Texto fornecido
>>>>
Carta Aberta à Anabela Rocha 


A propósito do post anterior, comentou a Anabela Rocha:

Mente Assumida: nada disto é para mim surpresa, desde quase o primeiro post que aqui colocaste. Confesso que foi uma das razões que me fez hesitar inicialmente em alargar as minhas experiências blogoesféricas. Tanta gente tão diferente de mim, com ideias que eu abomino (não, não vou ser mole)! No entanto, gabo-te a coragem de finalmente o expressares com toda a inteireza.
E abomino porquê? Porque penso que nos incutem sofrimentos e culpas totalmente desnessários; já basta a imperfeição dos nossos actos e amores para que soframos. Para quê acrescentar-lhe razões ontológicas, teleológicas, etc.? Já sofremos o bastante com as contas que temos de nos prestar. Quem são eles para adicionar ainda mais sofrimento? NÃO, NÃO E NÃO. Sanguessugas das misérias humanas, é o que são. Get a job! Get a life!


Reservo-me o direito de contra-argumentar, mas por uma questão de organização de espaço e de "separação das águas", chamemos-lhe assim, não no sistema de comentários, mas num post.


Minha cara Anabela Rocha,

Senti um tremendo orgulho quando li a sua primeira frase. Na minha interpretação, significa que sou uma pessoa coerente, que mantém os seus pontos de vista sempre que considere que eles são válidos e que vale a pena lutar por eles. De facto, nunca ocultei - nem, sequer, procurei fazê-lo -, desde o início deste blog, que além de lésbica, também sou de direita e católica. As frases estão espalhadas um pouco por todo o lado, desde os posts ao sistema de comentários deste blog e dos da vizinhança, passando pelos comentários que fui/vou deixando noutros blogs...

No entanto, isso nunca me impediu de

1. Criticar as actuações dos partidos de direita, incluindo o meu (ainda há dias o fiz no blog da Sara, a propósito da propaganda polí­tica que o senhor Dr. Pedro Santana Lopes tem vindo a espalhar pela cidade de Lisboa.

2. Criticar uma certa camada da comunidade lgbt, que se julga detentora de "verdades absolutas" e que passa a "vidinha" a excluir os outros: ou porque não são da mesma cor política, ou porque não professam a mesma religião, ou porque não abdicam de serem mulheres - isto é, de terem, se lhes apetecer, aparência feminina e, até, filhos - apesar de serem lésbicas, ou porque pura e simplesmente não têm condições para assumirem a sua homossexualidade e, no pleno uso dos seus direitos, decidem não o fazer, etc., etc., etc.. Os exemplos de discriminação no seio da comunidade são inúmeros.
<<<<
Enunciado da tarefa
Prossiga a carta aberta à Anabela Rocha a partir da última frase apresentada. Os registos provêm de uma fonte diferente.

(Dados recolhidos)
>>>>
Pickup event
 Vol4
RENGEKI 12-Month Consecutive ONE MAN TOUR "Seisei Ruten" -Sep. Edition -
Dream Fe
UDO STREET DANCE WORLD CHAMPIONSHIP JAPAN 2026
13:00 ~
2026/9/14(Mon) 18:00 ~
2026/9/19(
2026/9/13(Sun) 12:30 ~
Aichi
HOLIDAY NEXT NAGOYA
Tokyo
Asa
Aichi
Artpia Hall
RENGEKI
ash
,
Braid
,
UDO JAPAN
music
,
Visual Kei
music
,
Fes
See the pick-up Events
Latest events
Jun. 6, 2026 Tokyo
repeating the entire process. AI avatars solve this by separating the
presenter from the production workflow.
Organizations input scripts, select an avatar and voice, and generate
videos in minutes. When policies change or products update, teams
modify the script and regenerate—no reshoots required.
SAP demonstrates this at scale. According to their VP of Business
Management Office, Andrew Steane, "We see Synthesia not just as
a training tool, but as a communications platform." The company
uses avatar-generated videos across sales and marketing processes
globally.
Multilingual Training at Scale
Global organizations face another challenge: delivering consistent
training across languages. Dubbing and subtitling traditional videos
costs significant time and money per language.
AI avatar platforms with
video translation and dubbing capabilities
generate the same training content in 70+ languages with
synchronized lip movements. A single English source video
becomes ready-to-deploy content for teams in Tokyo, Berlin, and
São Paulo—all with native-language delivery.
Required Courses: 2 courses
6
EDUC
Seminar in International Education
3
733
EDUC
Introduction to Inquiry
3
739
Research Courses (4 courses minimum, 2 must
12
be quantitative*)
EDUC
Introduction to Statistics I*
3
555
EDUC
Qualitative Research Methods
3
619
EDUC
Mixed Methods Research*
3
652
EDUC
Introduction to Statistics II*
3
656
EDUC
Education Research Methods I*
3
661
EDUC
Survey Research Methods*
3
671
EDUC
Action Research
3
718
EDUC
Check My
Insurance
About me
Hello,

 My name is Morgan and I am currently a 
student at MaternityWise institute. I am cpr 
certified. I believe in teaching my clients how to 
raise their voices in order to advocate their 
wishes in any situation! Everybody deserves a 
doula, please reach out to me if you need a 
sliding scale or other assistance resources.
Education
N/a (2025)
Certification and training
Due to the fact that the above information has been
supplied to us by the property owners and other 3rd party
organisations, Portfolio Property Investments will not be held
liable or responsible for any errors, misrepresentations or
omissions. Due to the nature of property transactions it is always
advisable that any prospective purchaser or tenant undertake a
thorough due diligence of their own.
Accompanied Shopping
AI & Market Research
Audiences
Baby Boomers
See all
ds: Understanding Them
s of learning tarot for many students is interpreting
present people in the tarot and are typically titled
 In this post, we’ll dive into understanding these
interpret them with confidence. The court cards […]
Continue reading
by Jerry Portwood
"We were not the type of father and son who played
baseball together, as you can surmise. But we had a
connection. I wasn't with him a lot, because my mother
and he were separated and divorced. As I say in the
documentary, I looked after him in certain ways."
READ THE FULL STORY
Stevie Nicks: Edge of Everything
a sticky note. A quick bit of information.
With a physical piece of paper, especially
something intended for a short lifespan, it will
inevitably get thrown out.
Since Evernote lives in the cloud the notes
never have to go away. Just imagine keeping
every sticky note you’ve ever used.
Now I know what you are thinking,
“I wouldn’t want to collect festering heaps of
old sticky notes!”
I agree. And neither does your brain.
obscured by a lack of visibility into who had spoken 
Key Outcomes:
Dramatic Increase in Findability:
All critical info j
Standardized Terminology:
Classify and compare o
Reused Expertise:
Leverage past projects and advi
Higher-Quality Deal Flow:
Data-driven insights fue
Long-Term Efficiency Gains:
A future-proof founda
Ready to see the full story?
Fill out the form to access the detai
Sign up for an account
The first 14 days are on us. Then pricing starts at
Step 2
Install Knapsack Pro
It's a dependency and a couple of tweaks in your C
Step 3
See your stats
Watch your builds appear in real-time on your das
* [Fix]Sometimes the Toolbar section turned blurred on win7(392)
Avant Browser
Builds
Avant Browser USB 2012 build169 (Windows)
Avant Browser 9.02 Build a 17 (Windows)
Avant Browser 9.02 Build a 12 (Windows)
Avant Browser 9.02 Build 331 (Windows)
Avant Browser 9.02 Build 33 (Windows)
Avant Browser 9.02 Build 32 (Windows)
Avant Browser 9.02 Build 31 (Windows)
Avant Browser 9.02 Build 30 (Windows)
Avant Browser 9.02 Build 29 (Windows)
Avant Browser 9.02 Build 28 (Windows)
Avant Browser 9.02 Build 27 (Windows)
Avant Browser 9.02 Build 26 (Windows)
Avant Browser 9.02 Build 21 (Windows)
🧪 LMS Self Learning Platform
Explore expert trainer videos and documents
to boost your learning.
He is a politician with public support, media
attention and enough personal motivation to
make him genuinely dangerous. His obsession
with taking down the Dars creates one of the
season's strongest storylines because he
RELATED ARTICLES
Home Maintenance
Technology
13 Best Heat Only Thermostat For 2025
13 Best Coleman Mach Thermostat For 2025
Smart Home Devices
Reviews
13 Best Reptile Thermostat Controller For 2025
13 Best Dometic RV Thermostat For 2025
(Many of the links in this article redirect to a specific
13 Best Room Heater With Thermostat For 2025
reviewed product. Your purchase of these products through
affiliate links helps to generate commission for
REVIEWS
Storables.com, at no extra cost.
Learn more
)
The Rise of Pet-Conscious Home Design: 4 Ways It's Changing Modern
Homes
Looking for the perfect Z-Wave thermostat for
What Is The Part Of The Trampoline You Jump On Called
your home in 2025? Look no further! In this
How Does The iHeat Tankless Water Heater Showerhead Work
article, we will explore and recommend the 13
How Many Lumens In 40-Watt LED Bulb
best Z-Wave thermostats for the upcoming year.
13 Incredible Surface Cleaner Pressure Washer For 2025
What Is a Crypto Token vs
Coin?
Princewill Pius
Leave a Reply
<<<<
Resultado da tarefa
3. Criticar aberta e declaradamente a Igreja Católica, sempre que considerei que os seus comportamentos merecia reprovação. Foi e será assim relativamente
I) à sua posição face à alteraçãoo da lei da interrupção voluntária da gravidez, porque - e isto é um dos princípios basilares do Estado de Direito (separação de poderes) - os poderes judicial e legislativo são totalmente independentes da Igreja, e há que entender, respeitar e aplicar isso, doa a quem doer, ainda que implique a perda de privilégios ou de status quo;
II) face ao uso de preservativo (já aqui apelei à importância da prática de sexo seguro e à  necessidade de educar as populações no sentido não de punir os seus comportamentos, mas de os alertar para o perigo da sua prática);
III) face à homossexualidade (mais adiante referir-me-ei detalhadamente a este ponto)
IV) e a muitos outros assuntos, que não importa agora enumerar (os principais estão referidos).

Posto isto, algumas clarificações.
Disse-o no post anterior e volto a repeti-lo: para se integrar/compreender qualquer fenómeno de massas como a Igreja Católica(e até mesmo a comunidade lgbt) é necessário ter muito sentido crí­tico. E eu tenho-o. Daí­ que tenha o discernimento e a capacidade de apontar problemas no seio da Igreja Católica. Referi-me, inclusivamente, ao lobby constante que a Igreja Católica faz ao poder polí­tico, cuja última demonstração foi o ridículo (a meu ver) abaixo-assinado para a inclusão da referência à tradição judaico-cristã da Europa no texto da Constituição Europeia. A Anabela desconhece a minha verdadeira identidade, mas posso garantir-lhe que o meu nome não está e nunca estará entre os dos mais de 55 mil portugueses que subscreveram o documento.
E, tal como fiz relativamente a este assunto, fi-lo a muitos outros. Seguem-se alguns exemplos.
a) Neste blog foi focada a intolerabilidade de um documento como o que o senhor Cardeal Ratzinger divulgou há alguns meses, pela carga homofóbica que contém (pela mão da Assumida Mente, é certo, mas eu revelei o meu completo acordo com o que ela escreveu).
b) Digo no post que deu origem ao seu comentário que não creio no dogma da infalibilidade do Papa, pelo que me permito discordar de muitas das suas posições - divórcio, adopção, eutanásia e, evidentemente, homossexualidade. Ou seja, Anabela, lá porque sou católica e não tenho receio de o afirmar (ainda que já soubesse que nenhum dos meu "vizinhos" o é), isso não significa que aceite tudo o que a minha Igreja impõe.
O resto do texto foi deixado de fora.